CallServerCommands.Message - A message from the assistant.
CallServerCommands.CancelLastAssistantMessage - Cancel the last assistant message.
CallServerCommands.CancelLastUserMessage - Cancel the last user message.
CallServerCommands.SkipAnswer - Notify that the last generated answer was ignored, it's listening again.
CallServerCommands.EnableSpeakerStreaming - Enable speaker streaming.
CallServerCommands.EndCall - End the call.

Message Flow

Client connects to WebSocket server
Server sends initial assistant message (generated if not provided)
Client sends audio chunks when user speaks
Server processes audio and responds with text+audio
Process continues until call ends

See detailed protocol in README.md.

Message metadata

You can add metadata to the generated answers, that will be accessible in the conversation on the client and server side.

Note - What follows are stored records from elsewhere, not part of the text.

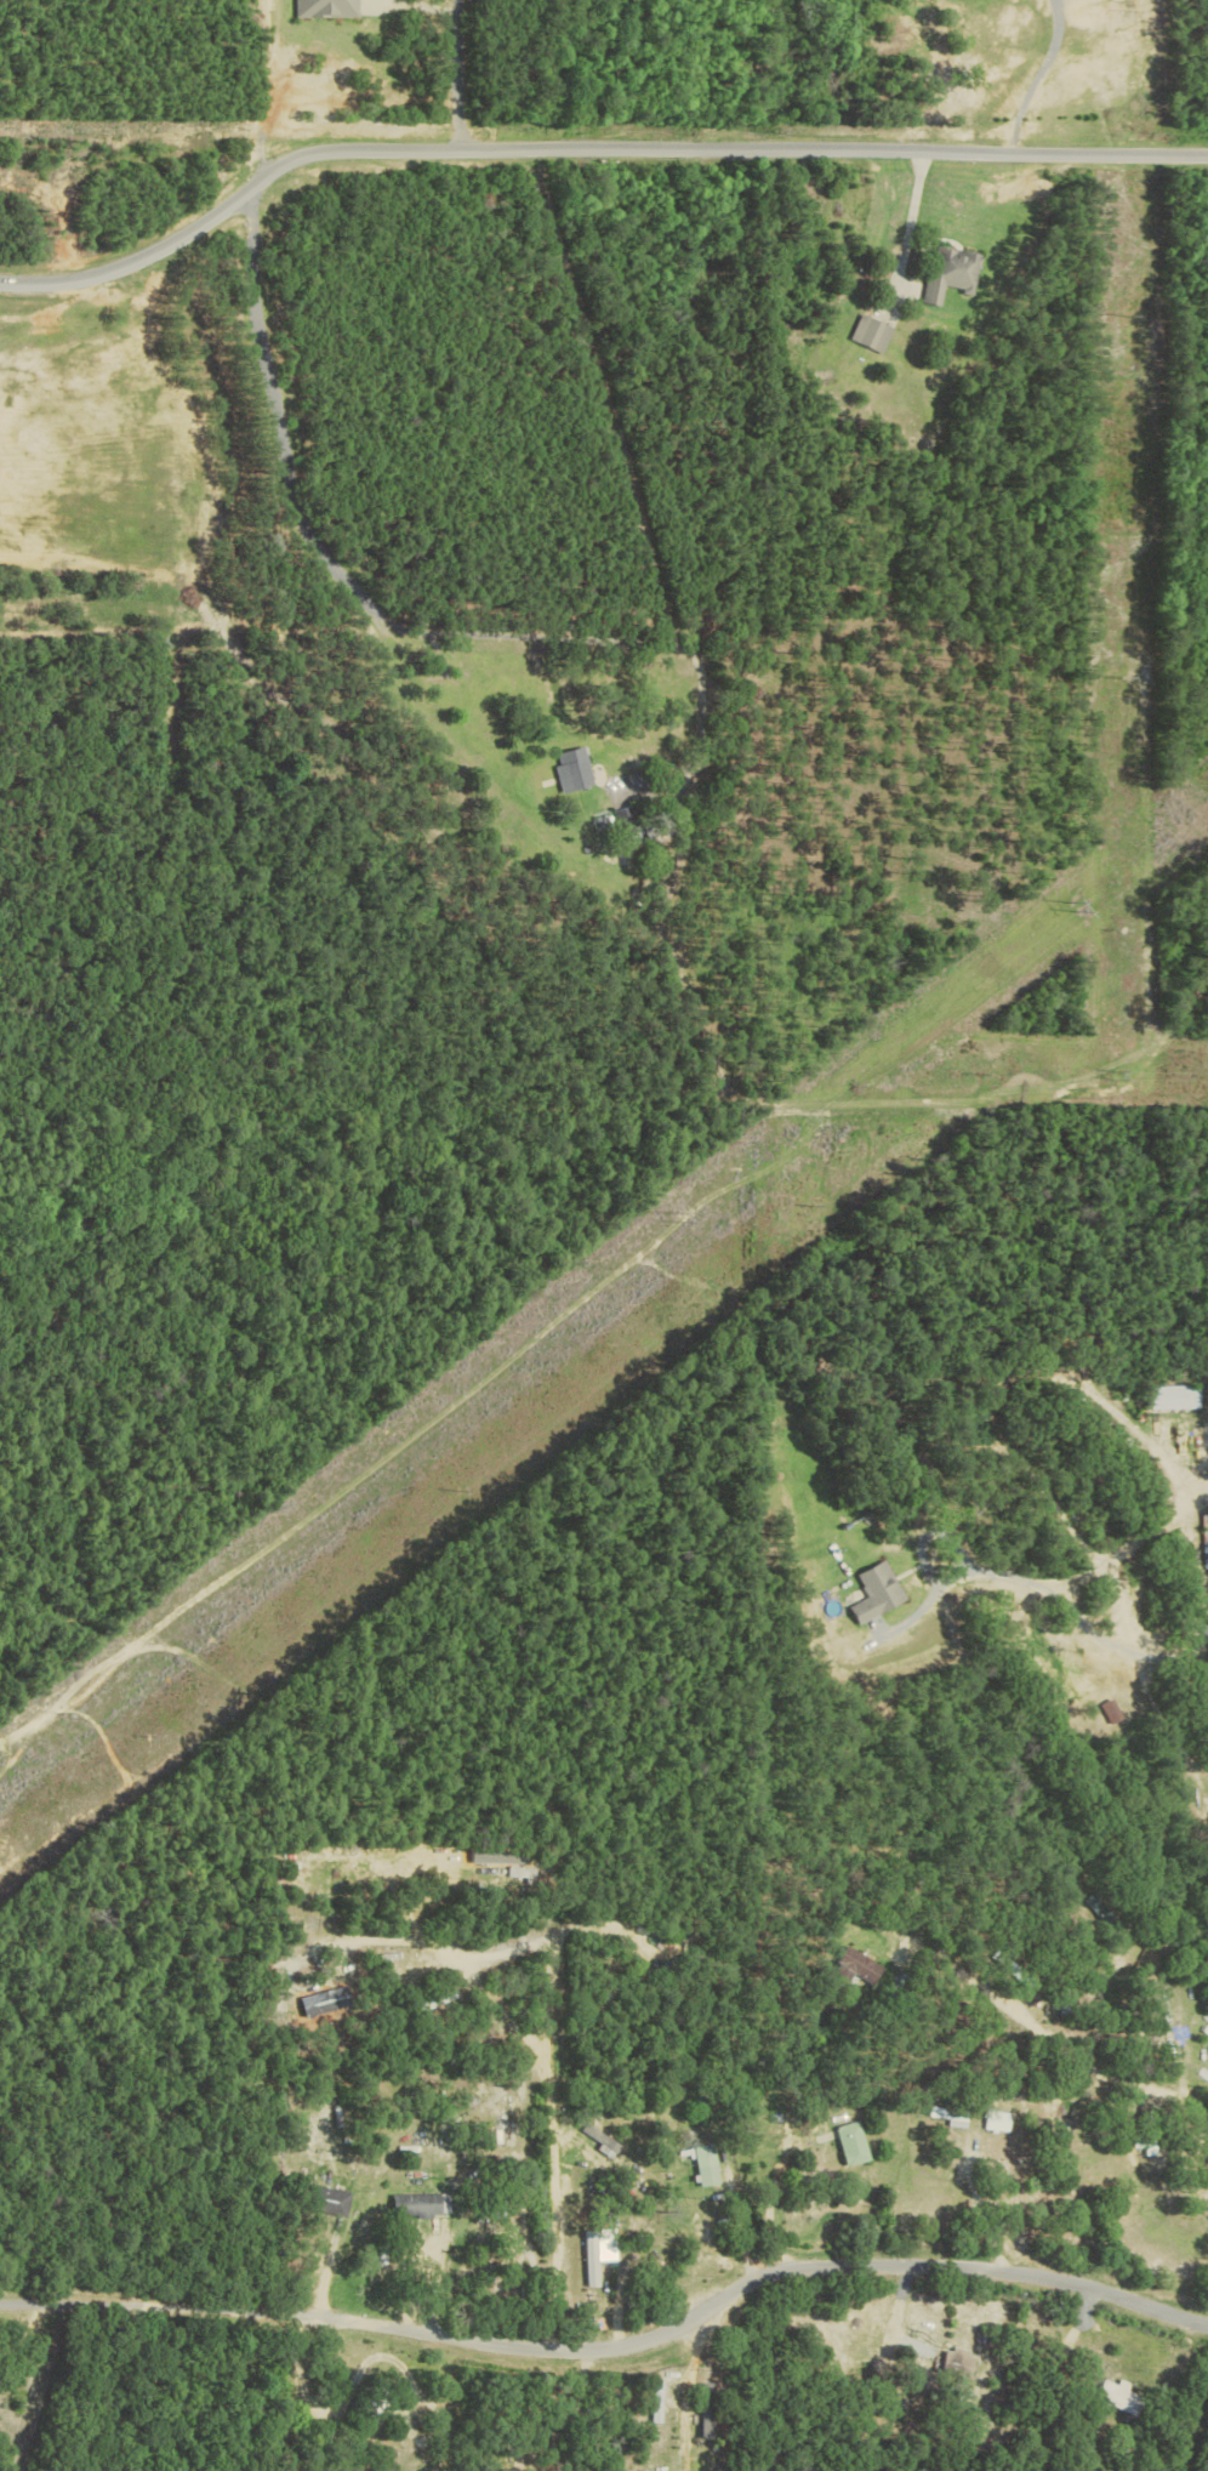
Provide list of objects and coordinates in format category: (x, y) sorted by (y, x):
building: (325, 7)
road: (461, 74)
road: (1038, 77)
road: (586, 148)
road: (913, 217)
building: (950, 272)
building: (870, 332)
road: (343, 581)
building: (571, 769)
building: (626, 822)
building: (1175, 1397)
building: (878, 1593)
building: (519, 1873)
road: (555, 1936)
building: (855, 1966)
road: (546, 2003)
road: (1083, 2061)
building: (949, 2116)
building: (992, 2120)
road: (552, 2129)
building: (602, 2141)
building: (848, 2143)
building: (1149, 2144)
building: (703, 2163)
road: (965, 2195)
road: (773, 2196)
building: (328, 2201)
building: (418, 2203)
building: (591, 2255)
road: (616, 2347)
building: (953, 2359)
building: (1118, 2397)
building: (653, 2401)
building: (704, 2410)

const metadata: AnswerMetadata = {
  // ...
}

const message: ConversationMessage = {
  role: 'assistant',
  content: 'Hello!',
  metadata,
}

Ending the call

The call has two ways to end:

When the client closes the websocket connection.
When the generated answer contains the commands endCall: true.

Example:

const END_CALL = 'END_CALL'
const systemPrompt = `
You are a voice assistant interviewing the user.
To end the interview, briefly thank the user and say good bye, then say ${END_CALL}.
`

async function generateAnswer(
  conversation: ConversationMessage[]
): Promise<ConversationMessage> {
  const response = await openai.chat.completions.create({
    model: 'gpt-4o',
    messages: conversation,
    temperature: 0.5,
    max_tokens: 250,
  })

  let text = response.choices[0].message.content
  if (!text) throw new Error('Empty response')

  // Add metadata
  const commands: AnswerCommands = {}
  if (text.includes(END_CALL)) {
    text = text.replace(END_CALL, '').trim()
    commands.endCall = true
  }

  return { role: 'assistant', content: text, commands }
}

See demo system prompt and generateAnswer for a complete example.

Integration Example

Here's an example using Fastify:

import fastify from 'fastify'
import fastifyWebsocket from '@fastify/websocket'
import { CallServer, CallConfig } from '@micdrop/server'

const server = fastify()
server.register(fastifyWebsocket)

server.get('/call', { websocket: true }, (socket) => {
  const config: CallConfig = {
    systemPrompt: 'You are a helpful assistant',
    // ... other config options
  }
  new CallServer(socket, config)
})

server.listen({ port: 8080 })

See @micdrop/demo-server for a complete example using OpenAI and ElevenLabs.